The most common cause of ALS, which affects motor neurons, and frontotemporal dementia (FTD) is a hexanucleotide (GGGGCC) repeat expansion within an intron of C9ORF72, which encodes a protein that likely functions in endo-lysosomal pathways. This repeat expansion is transcribed into repetitive RNAs that sequester RNA binding-proteins and undergoes non-canonical translation into dipeptide repeat proteins in the absence of an ATG start codon. We are working to determine how these dipeptide proteins cause cellular toxicity and contribute to disease pathogenesis using stem cells to generate the neuronal populations that are affected in disease. This research integrates a combination of transcriptomic and proteomic approaches as well as single-cell technologies to examine patient brain samples.
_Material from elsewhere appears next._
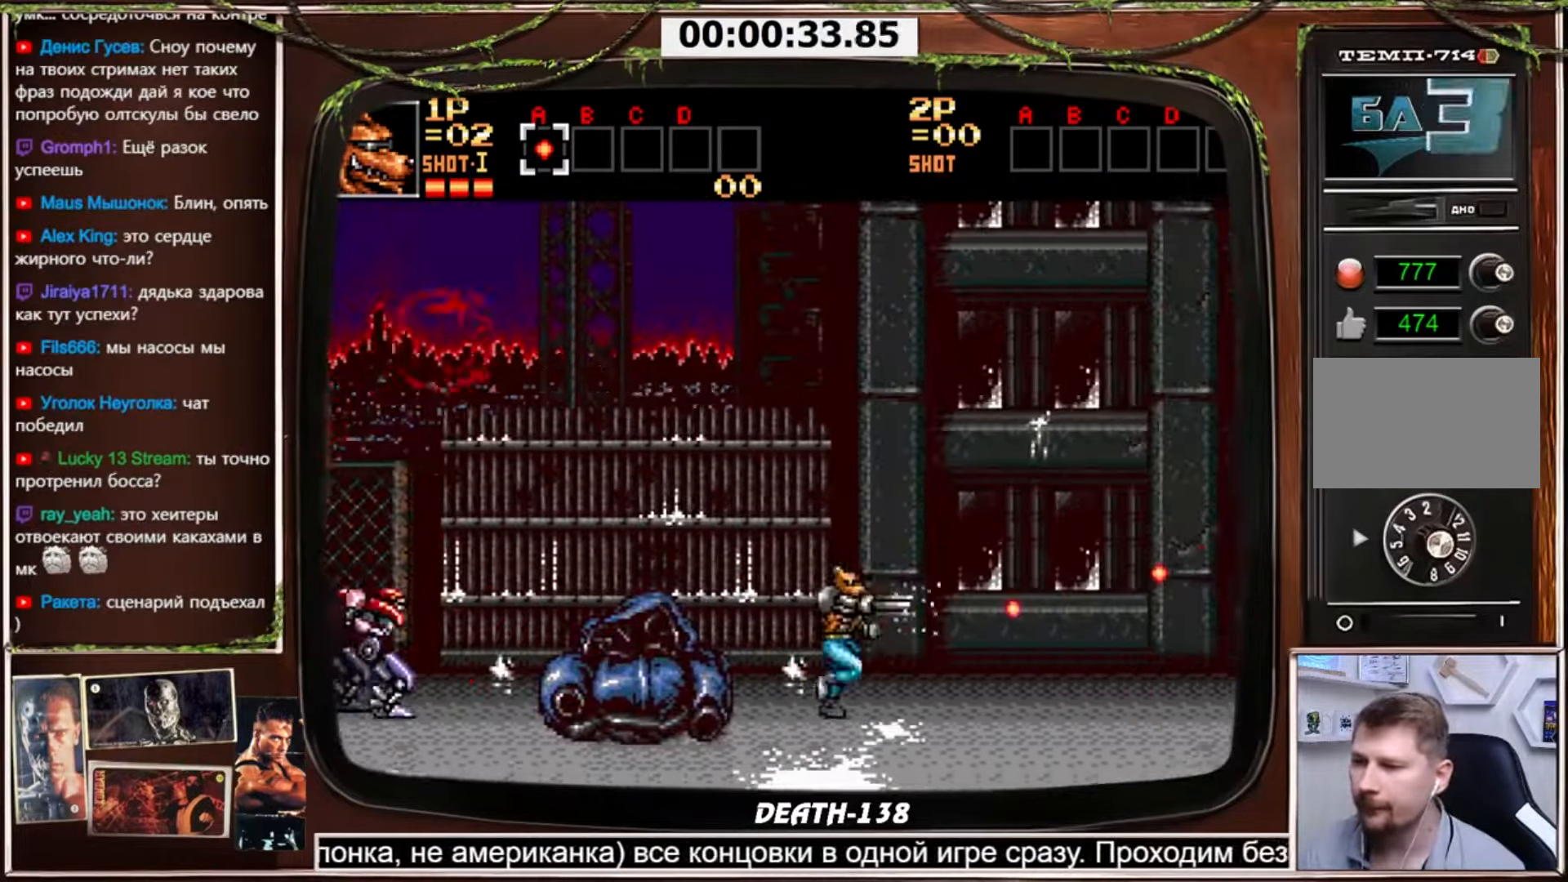
{"buttons": ["CROSS"], "events": [[500, "DPAD_RIGHT", "up"]]}
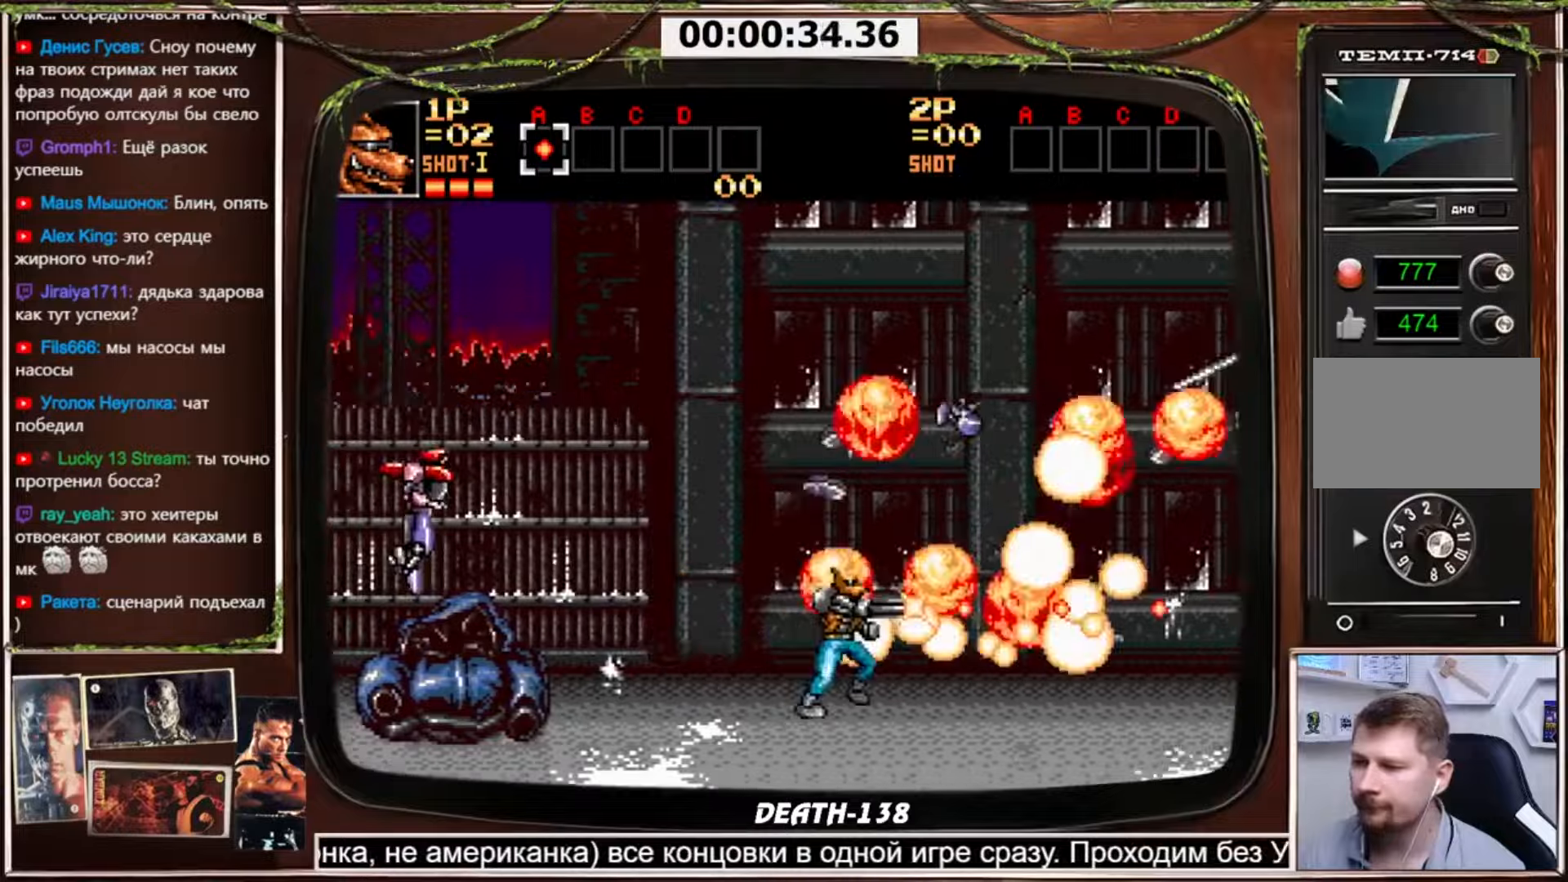
{"buttons": ["CROSS", "DPAD_UP", "DPAD_RIGHT"], "events": [[34, "DPAD_LEFT", "down"], [134, "DPAD_LEFT", "up"], [134, "DPAD_RIGHT", "down"], [200, "DPAD_UP", "down"]]}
Additionally, we seek to delineate how protein homeostasis pathways function in human neurons as loss-of-function variants in genes encoding protein chaperones and autophagy proteins are associated with ALS and related neurological diseases. The Mordes lab has also studied movement disorders characterized by the accumulation of alpha-synuclein in collaboration with members of the Prusiner lab. We are interested in defining the transcriptional changes in alpha-synuclein-associated neurodegeneration as a guide to studying disease mechanisms in neuronal and glial cells.
Dr. Mordes is a neuropathologist and primary investigator in the Institute for Neurodegenerative Diseases at the University of California, San Francisco. He completed clinical training in neuropathology at Massachusetts General Hospital and then performed post-doctoral studies with Kevin Eggan at Harvard University and the Broad Institute. In the Eggan lab, he studied how both loss-of-function and gain-of-function mechanisms associated with a hexanucleotide repeat expansion in C9ORF72 contribute to ALS in mouse and human stem cell-derived models as well as patient nervous system tissue samples. Prior to being recruited to UCSF, he was on the faculty of Harvard Medical School. He has served as a clinical neuropathology fellow for the Massachusetts Alzheimer’s Disease Research Center and as a neuropathologist for the Harvard Brain Tissue Resource Center.